Cosa succederebbe se gli archivi fossero persone in carne ed ossa? Una tra le caratteristiche più forti sarebbe proprio il tacere, inteso come ha ben delineato don Giuseppe nella parola di questo mese. Essi infatti conoscendo il tanto bene e il male compiuto dagli uomini arriverebbero a quel “silenzio maturo, consapevole del limite proprio e della vastità del mistero”. Già, gli archivi sono custodi fidati e silenziosi del nostro passato che non emettono giudizi o condanne affrettati. Si potrebbero portare ad esempio diversi documenti che l’Archivio storico diocesano conserva e che suscitano questa riflessione; si potrebbe anche parlare dei vuoti documentari, cioè delle assenze di testimonianze scritte (per semplice incuria o per umana volontà) di specifici periodi o avvenimenti storici. Vorrei portare però il pensiero ad una tipologia documentaria particolare che ben si lega al tema del tacere: i registri dei bambini esposti.

Nel fondo archivistico della parrocchia di S. Maria della Pieve (Cuneo), il cui riordino è in fase di completamento, sono emersi 20 registri dei verbali di esposizione di bambini e bambine, nell’arco cronologico tra il 1838 e il 1857. È la documentazione con la quale si annotavano i neonati abbandonati dai genitori presso l’Ospedale Santa Croce (all’epoca, nell’edificio che porta ancora oggi il suo nome e di competenza territoriale della parrocchia suddetta) o consegnati al personale stesso. Per ogni neonato è registrata l’ora di ritrovamento e il luogo, per lo più la ruota cioè un meccanismo che garantiva l’anonimato dei genitori e contemporaneamente la salvezza del piccolo; dopodiché si trova la descrizione di cosa portava con sé, in termini di vestitini ma anche di oggetti come santini, spille, cuffie, piccoli giocattoli. Termina l’atto l’assegnazione del nome e cognome e l’indicazione dell’avvenuto battesimo.

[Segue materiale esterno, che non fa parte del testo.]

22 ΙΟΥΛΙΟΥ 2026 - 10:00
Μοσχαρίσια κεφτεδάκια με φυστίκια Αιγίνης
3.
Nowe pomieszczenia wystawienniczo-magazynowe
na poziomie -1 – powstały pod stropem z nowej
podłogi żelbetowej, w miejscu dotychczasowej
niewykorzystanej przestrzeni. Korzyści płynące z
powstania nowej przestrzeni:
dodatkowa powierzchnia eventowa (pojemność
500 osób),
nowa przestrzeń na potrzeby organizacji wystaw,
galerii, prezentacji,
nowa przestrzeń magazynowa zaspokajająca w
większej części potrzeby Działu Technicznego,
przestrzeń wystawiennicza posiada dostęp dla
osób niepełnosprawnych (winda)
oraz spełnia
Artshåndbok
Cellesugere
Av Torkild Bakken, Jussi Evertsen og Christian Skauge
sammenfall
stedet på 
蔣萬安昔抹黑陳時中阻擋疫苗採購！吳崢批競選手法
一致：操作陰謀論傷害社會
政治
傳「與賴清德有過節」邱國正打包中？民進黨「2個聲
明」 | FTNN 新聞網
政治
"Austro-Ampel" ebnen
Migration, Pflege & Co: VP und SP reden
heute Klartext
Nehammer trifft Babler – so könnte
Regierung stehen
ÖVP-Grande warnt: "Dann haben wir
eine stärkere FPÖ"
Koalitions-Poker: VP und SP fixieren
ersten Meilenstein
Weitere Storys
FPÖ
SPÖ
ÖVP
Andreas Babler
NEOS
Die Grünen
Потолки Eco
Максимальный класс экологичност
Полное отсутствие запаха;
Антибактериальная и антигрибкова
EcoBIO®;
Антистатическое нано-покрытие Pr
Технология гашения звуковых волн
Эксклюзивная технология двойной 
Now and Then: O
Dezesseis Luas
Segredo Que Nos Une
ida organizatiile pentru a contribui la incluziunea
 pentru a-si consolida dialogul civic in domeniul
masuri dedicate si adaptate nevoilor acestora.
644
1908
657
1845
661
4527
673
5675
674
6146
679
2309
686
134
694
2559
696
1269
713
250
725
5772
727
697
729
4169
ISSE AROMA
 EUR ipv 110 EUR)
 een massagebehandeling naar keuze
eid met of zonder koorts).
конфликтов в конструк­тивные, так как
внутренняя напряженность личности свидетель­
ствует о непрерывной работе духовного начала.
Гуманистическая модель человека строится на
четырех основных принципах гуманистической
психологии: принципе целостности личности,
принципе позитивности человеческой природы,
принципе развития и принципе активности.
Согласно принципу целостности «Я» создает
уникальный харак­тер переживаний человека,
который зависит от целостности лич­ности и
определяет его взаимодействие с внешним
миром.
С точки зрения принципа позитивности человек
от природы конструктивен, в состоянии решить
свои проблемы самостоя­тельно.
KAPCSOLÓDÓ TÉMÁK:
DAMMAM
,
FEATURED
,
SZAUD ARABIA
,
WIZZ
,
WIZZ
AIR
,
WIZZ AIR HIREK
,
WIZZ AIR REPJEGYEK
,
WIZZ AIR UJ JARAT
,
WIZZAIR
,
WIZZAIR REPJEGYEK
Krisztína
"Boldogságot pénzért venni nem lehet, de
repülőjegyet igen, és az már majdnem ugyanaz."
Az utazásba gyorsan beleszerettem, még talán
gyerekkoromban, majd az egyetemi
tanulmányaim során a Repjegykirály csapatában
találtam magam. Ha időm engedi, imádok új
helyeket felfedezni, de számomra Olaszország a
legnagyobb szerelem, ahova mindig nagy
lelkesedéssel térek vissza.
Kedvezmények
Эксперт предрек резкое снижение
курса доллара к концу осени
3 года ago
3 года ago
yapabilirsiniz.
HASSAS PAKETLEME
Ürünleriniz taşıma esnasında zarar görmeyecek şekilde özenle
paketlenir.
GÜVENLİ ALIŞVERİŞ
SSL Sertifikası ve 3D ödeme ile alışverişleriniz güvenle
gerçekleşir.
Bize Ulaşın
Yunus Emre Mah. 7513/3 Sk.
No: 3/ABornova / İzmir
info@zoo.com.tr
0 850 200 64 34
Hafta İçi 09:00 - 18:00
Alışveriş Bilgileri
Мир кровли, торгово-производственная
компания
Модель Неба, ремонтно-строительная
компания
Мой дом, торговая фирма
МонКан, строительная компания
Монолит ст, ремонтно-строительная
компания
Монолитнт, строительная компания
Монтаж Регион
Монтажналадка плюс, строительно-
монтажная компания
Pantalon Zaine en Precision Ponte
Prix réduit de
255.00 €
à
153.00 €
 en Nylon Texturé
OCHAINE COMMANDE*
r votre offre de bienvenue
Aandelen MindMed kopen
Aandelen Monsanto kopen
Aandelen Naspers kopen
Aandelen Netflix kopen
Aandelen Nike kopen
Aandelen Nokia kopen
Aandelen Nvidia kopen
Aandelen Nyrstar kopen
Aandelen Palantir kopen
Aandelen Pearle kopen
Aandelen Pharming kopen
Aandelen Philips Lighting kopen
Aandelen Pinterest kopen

Sfogliando questi registri e i loro simili conservati in molte altre parrocchie, sale un senso di tenerezza e di pietà. È fondamentale anche il saper tacere: quel silenzio maturo, che non emette giudizi o condanne, qui gioca un ruolo chiave, di fronte alla difficoltà della vita delle madri che hanno dovuto abbandonare la propria creatura. Non sappiamo nulla di loro, era raro un riconoscimento successivo. Possiamo certamente provare rabbia e sofferenza, ma al contempo questi documenti ci parlano del silenzio di chi ha accolto queste nuove vite, salvandole da morte certa e offrendo loro una nuova possibilità. Forse, proprio quelle “orme del mistero di Dio nella storia del mondo” sono rintracciabili nelle nutrici, nelle suore, nei confratelli e consorelle della Confraternita di Santa Croce che avevano questo compito di accogliere.

C’è ancora un silenzio, quello più difficile e doloroso: questi bambini, una volta cresciuti, non sapevano chi fossero i propri genitori e spesso si portavano questo macigno impresso nei loro nomi e cognomi, quasi fosse un marchio di infamia. Per loro il silenzio è stato un punto di partenza. La delicatezza di questo argomento trova dei riscontri ai giorni nostri: la prassi archivistica, insieme alla legislazione sulla tutela del diritto alla riservatezza e dignità personale, promuove una certa attenzione per ricerche genealogiche di questo genere. Infatti pur essendo presente numerosa documentazione, sia nelle istituzioni religiose sia in quelle civili, per poter accedere ad essa è necessario dimostrare di essere il discendente nonché il diretto interessato. È una modalità di tutela di questo silenzio primordiale e inaspettato che ha rifiutato una vita, per diversi motivi. Compito dell’archivista è quello di accompagnare l’utente fino al certificato di esposizione.

Dunque negli archivi il saper tacere di fronte alle sofferenze umane emerge con la stessa forza del silenzio per le gioie. Una delle lezioni che si possono apprendere stando in mezzo ai documenti è quella proprio del silenzio: ascoltare e rispettare sono le due azioni conseguenti il tacere che permettono di “sviluppare nuove sensibilità”. Gli archivi aspettano, in silenzio…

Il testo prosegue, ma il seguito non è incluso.